In the meantime, other reform initiatives are in various stages of development. The so-called “Group of Six”—representatives of the BCS conference presidents and the commissioners – under the leadership of Robert Sloan of Baylor, is considering a range of initiatives to strengthen academic performance and outcomes. In principle, this group has endorsed a key Knight Commission suggestion—that competitive incentives and disincentives should be tied to academic performance. That means that poor academic performance might mean loss of scholarships or access to post-season championships.

The NCAA Board of Directors is also leading a parallel effort to address a reform agenda. The board’s areas of concern largely mirror those outlined by the Knight Commission. Constructive changes may be in the offing.

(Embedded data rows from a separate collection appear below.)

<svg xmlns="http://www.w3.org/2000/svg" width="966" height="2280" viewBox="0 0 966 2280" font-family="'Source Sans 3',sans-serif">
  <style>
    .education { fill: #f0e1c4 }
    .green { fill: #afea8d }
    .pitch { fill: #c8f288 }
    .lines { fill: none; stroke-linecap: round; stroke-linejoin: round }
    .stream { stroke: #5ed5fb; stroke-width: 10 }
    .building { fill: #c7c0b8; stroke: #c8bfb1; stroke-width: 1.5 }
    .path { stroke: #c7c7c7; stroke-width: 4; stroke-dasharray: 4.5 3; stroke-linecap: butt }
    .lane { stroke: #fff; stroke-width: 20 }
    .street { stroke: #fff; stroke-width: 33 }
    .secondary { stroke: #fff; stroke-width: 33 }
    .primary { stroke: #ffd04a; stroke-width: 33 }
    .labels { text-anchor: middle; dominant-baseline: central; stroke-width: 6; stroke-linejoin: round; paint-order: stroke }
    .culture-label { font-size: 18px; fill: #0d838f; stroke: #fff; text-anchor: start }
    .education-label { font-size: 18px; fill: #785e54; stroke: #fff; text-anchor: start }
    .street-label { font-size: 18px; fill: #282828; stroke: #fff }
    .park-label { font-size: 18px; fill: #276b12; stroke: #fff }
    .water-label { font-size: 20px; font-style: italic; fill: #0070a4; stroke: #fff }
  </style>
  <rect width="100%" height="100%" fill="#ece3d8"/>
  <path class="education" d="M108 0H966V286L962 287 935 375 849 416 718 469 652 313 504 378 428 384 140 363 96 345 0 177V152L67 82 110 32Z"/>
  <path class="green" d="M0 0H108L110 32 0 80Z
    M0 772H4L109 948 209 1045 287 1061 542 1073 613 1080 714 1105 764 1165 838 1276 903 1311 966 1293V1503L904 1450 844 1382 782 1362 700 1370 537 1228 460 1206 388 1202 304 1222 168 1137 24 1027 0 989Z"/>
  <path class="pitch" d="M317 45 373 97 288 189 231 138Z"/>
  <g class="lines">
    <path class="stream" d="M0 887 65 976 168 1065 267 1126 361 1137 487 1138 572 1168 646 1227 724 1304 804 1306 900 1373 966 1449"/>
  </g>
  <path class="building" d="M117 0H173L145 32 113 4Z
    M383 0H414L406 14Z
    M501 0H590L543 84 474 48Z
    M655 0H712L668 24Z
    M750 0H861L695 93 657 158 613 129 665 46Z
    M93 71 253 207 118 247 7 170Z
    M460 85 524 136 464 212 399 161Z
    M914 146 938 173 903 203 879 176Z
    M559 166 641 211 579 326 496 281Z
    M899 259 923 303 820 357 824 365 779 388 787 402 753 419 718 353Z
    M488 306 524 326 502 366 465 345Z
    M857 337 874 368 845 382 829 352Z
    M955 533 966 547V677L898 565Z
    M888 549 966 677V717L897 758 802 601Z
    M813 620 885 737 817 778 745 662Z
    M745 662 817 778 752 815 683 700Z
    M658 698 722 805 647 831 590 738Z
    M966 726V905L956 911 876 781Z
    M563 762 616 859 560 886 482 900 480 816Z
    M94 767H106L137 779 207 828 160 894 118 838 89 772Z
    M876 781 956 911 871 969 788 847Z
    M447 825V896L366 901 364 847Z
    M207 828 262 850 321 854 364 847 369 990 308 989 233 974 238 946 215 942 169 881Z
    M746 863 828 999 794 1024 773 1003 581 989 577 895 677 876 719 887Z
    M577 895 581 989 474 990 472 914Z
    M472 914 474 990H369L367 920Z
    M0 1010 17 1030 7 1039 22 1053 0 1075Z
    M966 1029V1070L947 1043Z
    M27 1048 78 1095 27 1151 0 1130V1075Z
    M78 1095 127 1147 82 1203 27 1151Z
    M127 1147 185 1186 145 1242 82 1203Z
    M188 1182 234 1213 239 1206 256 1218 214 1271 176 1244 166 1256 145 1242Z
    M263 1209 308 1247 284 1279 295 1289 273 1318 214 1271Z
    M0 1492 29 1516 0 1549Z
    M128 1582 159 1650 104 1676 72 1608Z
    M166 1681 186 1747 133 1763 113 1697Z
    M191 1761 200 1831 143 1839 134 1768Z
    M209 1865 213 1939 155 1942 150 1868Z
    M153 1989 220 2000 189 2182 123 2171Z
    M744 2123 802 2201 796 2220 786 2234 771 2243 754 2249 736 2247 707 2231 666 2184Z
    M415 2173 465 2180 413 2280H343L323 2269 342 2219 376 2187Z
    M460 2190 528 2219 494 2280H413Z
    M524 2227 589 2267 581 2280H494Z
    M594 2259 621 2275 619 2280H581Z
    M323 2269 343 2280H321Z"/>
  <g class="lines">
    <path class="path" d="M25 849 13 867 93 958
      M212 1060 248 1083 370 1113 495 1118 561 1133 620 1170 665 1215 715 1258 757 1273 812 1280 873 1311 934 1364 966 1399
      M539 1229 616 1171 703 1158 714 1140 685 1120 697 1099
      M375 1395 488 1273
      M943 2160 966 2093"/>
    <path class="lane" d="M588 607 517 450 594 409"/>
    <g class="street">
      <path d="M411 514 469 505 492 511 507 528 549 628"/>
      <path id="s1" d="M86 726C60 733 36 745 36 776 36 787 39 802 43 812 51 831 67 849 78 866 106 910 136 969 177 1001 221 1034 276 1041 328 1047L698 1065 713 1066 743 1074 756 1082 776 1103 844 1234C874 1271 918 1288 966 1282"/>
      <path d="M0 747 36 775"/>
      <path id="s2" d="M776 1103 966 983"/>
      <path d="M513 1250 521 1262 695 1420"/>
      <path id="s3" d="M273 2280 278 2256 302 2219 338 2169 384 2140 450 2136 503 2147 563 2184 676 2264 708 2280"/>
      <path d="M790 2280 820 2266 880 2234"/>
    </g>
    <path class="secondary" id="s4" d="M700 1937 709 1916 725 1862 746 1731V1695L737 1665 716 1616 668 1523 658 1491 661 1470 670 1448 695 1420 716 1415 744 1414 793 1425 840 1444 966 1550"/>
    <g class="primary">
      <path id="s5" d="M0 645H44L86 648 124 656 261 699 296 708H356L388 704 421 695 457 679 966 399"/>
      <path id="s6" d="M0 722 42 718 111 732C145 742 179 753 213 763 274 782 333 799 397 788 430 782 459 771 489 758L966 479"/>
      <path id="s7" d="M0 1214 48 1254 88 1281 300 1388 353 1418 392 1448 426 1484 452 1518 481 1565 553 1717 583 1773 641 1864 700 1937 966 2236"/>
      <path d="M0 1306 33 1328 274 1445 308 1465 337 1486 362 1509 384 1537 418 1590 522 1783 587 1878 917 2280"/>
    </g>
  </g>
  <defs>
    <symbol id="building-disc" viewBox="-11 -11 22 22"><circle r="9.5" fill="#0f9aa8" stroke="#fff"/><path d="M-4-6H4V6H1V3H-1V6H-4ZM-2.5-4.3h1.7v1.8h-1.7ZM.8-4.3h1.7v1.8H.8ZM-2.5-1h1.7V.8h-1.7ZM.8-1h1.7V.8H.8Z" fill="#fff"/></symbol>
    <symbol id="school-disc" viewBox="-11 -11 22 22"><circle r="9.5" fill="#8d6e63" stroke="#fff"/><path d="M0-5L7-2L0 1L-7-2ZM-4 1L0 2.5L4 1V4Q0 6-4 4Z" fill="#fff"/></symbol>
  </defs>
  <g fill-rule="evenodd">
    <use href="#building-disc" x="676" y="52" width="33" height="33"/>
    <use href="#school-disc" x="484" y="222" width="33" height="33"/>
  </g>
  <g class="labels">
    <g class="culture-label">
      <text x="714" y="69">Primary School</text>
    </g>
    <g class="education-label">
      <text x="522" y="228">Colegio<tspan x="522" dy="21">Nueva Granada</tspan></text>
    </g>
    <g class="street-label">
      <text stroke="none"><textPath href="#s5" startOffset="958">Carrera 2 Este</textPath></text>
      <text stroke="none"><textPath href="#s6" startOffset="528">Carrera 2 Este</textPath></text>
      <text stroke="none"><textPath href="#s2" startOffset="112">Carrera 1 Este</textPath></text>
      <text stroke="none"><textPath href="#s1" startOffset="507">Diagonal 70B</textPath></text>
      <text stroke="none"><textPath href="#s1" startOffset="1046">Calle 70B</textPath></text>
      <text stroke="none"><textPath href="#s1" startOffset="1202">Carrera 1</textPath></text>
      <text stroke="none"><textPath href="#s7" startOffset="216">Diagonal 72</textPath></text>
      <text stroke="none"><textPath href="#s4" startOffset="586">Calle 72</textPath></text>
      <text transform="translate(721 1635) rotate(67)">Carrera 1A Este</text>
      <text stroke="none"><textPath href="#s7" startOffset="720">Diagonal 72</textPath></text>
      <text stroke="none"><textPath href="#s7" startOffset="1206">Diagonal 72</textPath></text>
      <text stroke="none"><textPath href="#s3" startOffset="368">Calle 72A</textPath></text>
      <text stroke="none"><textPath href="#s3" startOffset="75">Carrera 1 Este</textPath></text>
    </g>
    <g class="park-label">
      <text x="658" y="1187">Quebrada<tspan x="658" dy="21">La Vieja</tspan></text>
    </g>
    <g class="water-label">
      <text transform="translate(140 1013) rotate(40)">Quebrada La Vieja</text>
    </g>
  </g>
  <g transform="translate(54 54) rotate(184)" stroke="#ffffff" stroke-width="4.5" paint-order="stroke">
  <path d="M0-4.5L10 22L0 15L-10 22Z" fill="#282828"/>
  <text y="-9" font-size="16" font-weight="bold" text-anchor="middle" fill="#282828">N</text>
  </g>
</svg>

What we have learned, however, is that reform is a continuing process, not a matter to be resolved by a series of regulatory changes. The cultural conflict at issue will be waged on many fronts. It is, of course, a civil war, taking place on our campuses and in our boardrooms. The entertainment ethic has many friends and allies in our own quarters. Only an uncompromising commitment to the primacy of the educational mission of the university can create and sustain reform.

Finally, we face an additional risk—not a new risk, but one now more pernicious and dangerous. Intercollegiate athletics has been visited by gambling scandals throughout its history. Due to the influence of the gaming industry in Washington, the NCAA has been unable to bring to the floor of Congress legislation to make illegal gambling on college games.

Beyond the threat legal gambling represents, the Internet has brought gambling on athletics to every college residence hall in America. In an environment where some student-athletes are disgruntled that they are not paid, and the person offering a fee for controlling the spread is not a Mafia-type but a student in the next room, the risk of scandal affecting the integrity of our games cannot be minimized.

As night follows day, scandal is followed by government regulation. Federal regulation would make us yearn for the simplicity of NCAA rules. We must take steps everywhere to guard against this frightening possibility.

CONCLUSION

Student-athletes arrive on our campuses possessing remarkable gifts. They have developed early in life a passion that demands the fullest measure of life’s supreme requirements – dedication, self-sacrifice and commitment to excellence. They have risen above the passivity and apathy that can accompany adolescence in America. Their youthful passion may be sport, but history reveals that games are avenues to lives of service and achievement in other fields of endeavor.

It is our opportunity—and our responsibility—to see that in intercollegiate athletics this passion for play becomes attached to the other callings of life—career, service, and citizenship. We must not fail these young people of such talent and promise.

The boardrooms and presidential and faculty offices of America are filled with men and women of supreme intelligence and good will. There is no issue affecting the future of intercollegiate athletics that we cannot, with common resolve, set right. I urge you to make this resolution our common purpose.